**Instruction**
In this exercise, return the whole listing exactly, excluding any images.

★ ★ ★

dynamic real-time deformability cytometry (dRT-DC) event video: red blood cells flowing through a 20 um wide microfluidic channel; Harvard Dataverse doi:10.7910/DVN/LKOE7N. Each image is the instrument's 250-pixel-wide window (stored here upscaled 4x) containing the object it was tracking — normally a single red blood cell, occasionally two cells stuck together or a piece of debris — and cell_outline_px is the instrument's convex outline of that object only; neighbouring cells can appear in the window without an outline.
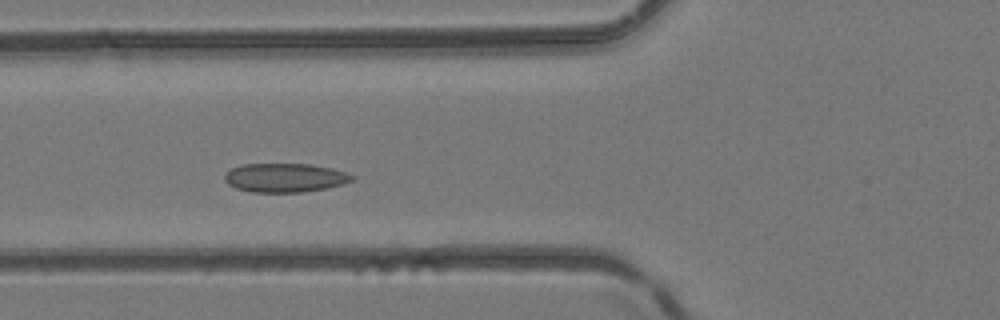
{"species": "common noctule bat (a hibernating species)", "species_latin": "Nyctalus noctula", "temperature_condition": "room temperature", "stored_images_in_passage": 3, "camera_frame_rate_fps": 3000, "um_per_image_px": 0.085, "animal": {"sex": "female", "body_mass_g": 24.6, "forearm_length_mm": 56.2}, "frame": {"image": 1, "passage_image": 3, "time_ms": 0.667, "image_size_px": [1000, 320], "cell_outline_px": [[356, 176], [352, 180], [340, 184], [324, 188], [300, 192], [252, 192], [236, 188], [228, 184], [224, 180], [224, 176], [232, 168], [244, 164], [308, 164], [332, 168]], "centroid_in_image_um": [24.19, 15.1], "position_along_channel_um": 101.6, "area_um2": 21.15}}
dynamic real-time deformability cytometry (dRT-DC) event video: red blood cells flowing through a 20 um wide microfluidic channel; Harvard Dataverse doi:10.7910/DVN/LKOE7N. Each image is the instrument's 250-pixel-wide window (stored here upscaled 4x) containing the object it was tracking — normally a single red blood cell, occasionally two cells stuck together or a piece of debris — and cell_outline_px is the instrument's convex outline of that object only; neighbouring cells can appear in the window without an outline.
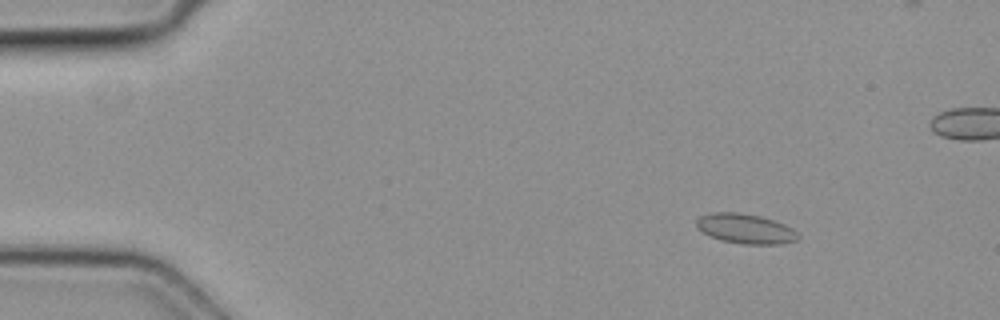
{"species": "common noctule bat (a hibernating species)", "species_latin": "Nyctalus noctula", "temperature_condition": "cold", "stored_images_in_passage": 4, "camera_frame_rate_fps": 3000, "um_per_image_px": 0.085, "animal": {"sex": "female", "body_mass_g": 19.3, "forearm_length_mm": 54.1}, "frame": {"image": 1, "passage_image": 1, "time_ms": 0.0, "image_size_px": [1000, 320], "cell_outline_px": [[800, 236], [796, 240], [780, 244], [740, 244], [720, 240], [696, 228], [696, 220], [700, 216], [712, 212], [740, 212], [760, 216], [784, 224], [792, 228]], "centroid_in_image_um": [63.35, 19.43], "position_along_channel_um": 21.7, "area_um2": 17.63}}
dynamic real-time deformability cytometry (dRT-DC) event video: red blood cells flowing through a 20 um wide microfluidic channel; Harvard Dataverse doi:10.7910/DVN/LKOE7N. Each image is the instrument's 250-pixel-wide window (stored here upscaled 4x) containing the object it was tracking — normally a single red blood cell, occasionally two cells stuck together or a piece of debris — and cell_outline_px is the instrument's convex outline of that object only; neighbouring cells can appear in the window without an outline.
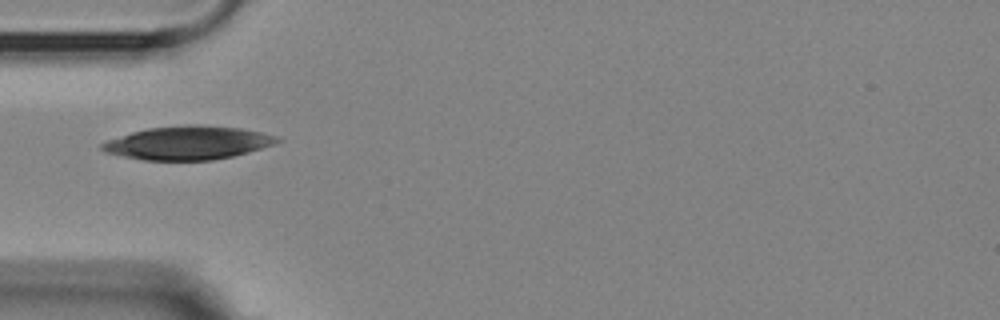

★ ★ ★

**Task output**
dynamic real-time deformability cytometry (dRT-DC) event video: red blood cells flowing through a 20 um wide microfluidic channel; Harvard Dataverse doi:10.7910/DVN/LKOE7N. Each image is the instrument's 250-pixel-wide window (stored here upscaled 4x) containing the object it was tracking — normally a single red blood cell, occasionally two cells stuck together or a piece of debris — and cell_outline_px is the instrument's convex outline of that object only; neighbouring cells can appear in the window without an outline.
{"species": "common noctule bat (a hibernating species)", "species_latin": "Nyctalus noctula", "temperature_condition": "room temperature", "stored_images_in_passage": 3, "camera_frame_rate_fps": 3000, "um_per_image_px": 0.085, "animal": {"sex": "female", "body_mass_g": 24.6, "forearm_length_mm": 56.2}, "frame": {"image": 1, "passage_image": 3, "time_ms": 0.667, "image_size_px": [1000, 320], "cell_outline_px": [[356, 176], [352, 180], [340, 184], [324, 188], [300, 192], [252, 192], [236, 188], [228, 184], [224, 180], [224, 176], [232, 168], [244, 164], [308, 164], [332, 168]], "centroid_in_image_um": [24.19, 15.1], "position_along_channel_um": 101.6, "area_um2": 21.15}}
dynamic real-time deformability cytometry (dRT-DC) event video: red blood cells flowing through a 20 um wide microfluidic channel; Harvard Dataverse doi:10.7910/DVN/LKOE7N. Each image is the instrument's 250-pixel-wide window (stored here upscaled 4x) containing the object it was tracking — normally a single red blood cell, occasionally two cells stuck together or a piece of debris — and cell_outline_px is the instrument's convex outline of that object only; neighbouring cells can appear in the window without an outline.
{"species": "common noctule bat (a hibernating species)", "species_latin": "Nyctalus noctula", "temperature_condition": "cold", "stored_images_in_passage": 4, "camera_frame_rate_fps": 3000, "um_per_image_px": 0.085, "animal": {"sex": "female", "body_mass_g": 19.3, "forearm_length_mm": 54.1}, "frame": {"image": 1, "passage_image": 1, "time_ms": 0.0, "image_size_px": [1000, 320], "cell_outline_px": [[800, 236], [796, 240], [780, 244], [740, 244], [720, 240], [696, 228], [696, 220], [700, 216], [712, 212], [740, 212], [760, 216], [784, 224], [792, 228]], "centroid_in_image_um": [63.35, 19.43], "position_along_channel_um": 21.7, "area_um2": 17.63}}
dynamic real-time deformability cytometry (dRT-DC) event video: red blood cells flowing through a 20 um wide microfluidic channel; Harvard Dataverse doi:10.7910/DVN/LKOE7N. Each image is the instrument's 250-pixel-wide window (stored here upscaled 4x) containing the object it was tracking — normally a single red blood cell, occasionally two cells stuck together or a piece of debris — and cell_outline_px is the instrument's convex outline of that object only; neighbouring cells can appear in the window without an outline.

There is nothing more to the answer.